La Française REM: An anticipated pause in Q1

La Française REM: An anticipated pause in Q1

Vastgoed Europa
vastgoed (06) kantoor

The European commercial real estate market hit pause in Q1 2023. Tightening monetary policy, rising inflation and European and US bank crises weighed heavily on investment activity.

While the current context is slowing down the pace of transactions and pushing some investors to adopt a wait-and-see attitude, it is also creating opportunities for equity-rich investors, who can create value through rental reversion or by improving the features – particularly the environmental characteristics – of assets and for opportunistic global investors.

Market segments characterized by a structural supply shortage or more immune to economic cycles are attracting investors’ attention. These include healthcare, tourism and managed residential assets.

Investment volume down year-on-year

The European real estate market is experiencing a period of adjustment. Investors, eager to position themselves in the new macroeconomic and financial context, are necessarily trying to establish new benchmarks.  In Europe, the volume of commercial real estate investment dropped 63% year-on-year, reaching €26.5 billion in Q1 2023. In Q1 2023, the share of global investors (versus European investors), looking to take advantage of price levels, was on the rise.

Across the board, all asset classes and markets registered declining investment volumes. Nevertheless, diversification assets stood out, given their more defensive profile. For example, the volume of European healthcare real estate investment over the past twelve months ending March 2023 declined, standing at €9.5 billion, nevertheless above its long-term average.

The United Kingdom and Germany remain the most dynamic European real estate markets despite the respective drops in investment volume of 68% and 71% year-on-year. Ireland, Belgium and France on the other hand are the most resilient, registering declines of less than 30%.

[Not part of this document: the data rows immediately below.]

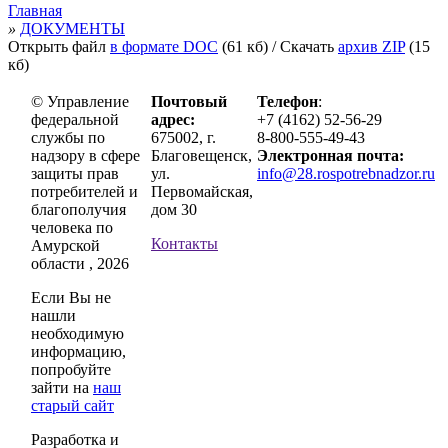
Главная
»
ДОКУМЕНТЫ
Открыть файл
в формате DOC
(61 кб)
/ Скачать
архив ZIP
(15
кб)
© Управление
Почтовый
Телефон
:
федеральной
адрес:
+7 (4162) 52-56-29
службы по
675002, г.
8-800-555-49-43
надзору в сфере
Благовещенск,
Электронная почта:
защиты прав
ул.
info@28.rospotrebnadzor.ru
потребителей и
Первомайская,
благополучия
дом 30
человека по
Контакты
Амурской
области , 2026
Если Вы не
нашли
необходимую
информацию,
попробуйте
зайти на
наш
старый сайт
Разработка и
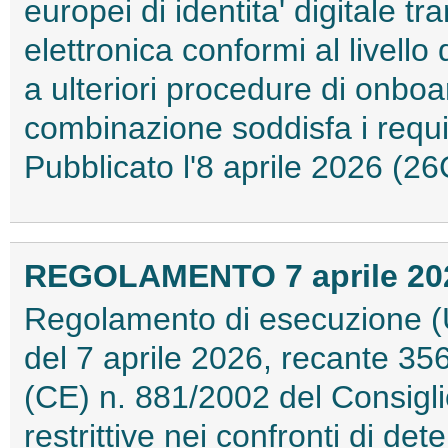
europei di identita' digitale tr
elettronica conformi al livello
a ulteriori procedure di onboa
combinazione soddisfa i requisi
Pubblicato l'8 aprile 2026 (
REGOLAMENTO 7 aprile 2026
Regolamento di esecuzione (
del 7 aprile 2026, recante 3
(CE) n. 881/2002 del Consigl
restrittive nei confronti di de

Broadly stable prime office yields

The upward trend in peripheral location real estate yields continued within a range of 25 to 50 basis points across Europe in Q1, while prime office yields remained broadly stable. Paris, London, and the main German cities (Berlin, Hamburg, Munich and Frankfurt) still offer prime yields below 4%, while regional cities (i.e., Lille) offer yields of around 4.5%.

High inflation and growth in rental values, supported by weak vacancy in central locations, should contribute to offsetting the effect of rising interest rates on prime real estate asset values.

Take-up and supply in European office markets

With businesses hit by rising energy costs, wage inflation and higher investment costs, the European letting market slowed in Q1 2023, with take-up* down by 4% over the past twelve months and immediate supply rising by 6%. Given the quasi absence of transactions exceeding 5 000 m2, the transaction volume of the European office real estate market fell significantly. New ways of working and the subsequent rationalisation of office premises are contributing to an increase in supply, particularly of secondary assets.

Overall office supply in most of Europe’s capital cities remains abundant, but of poor quality, falling short of occupier expectations in terms of centrality, adaptability and technical standards.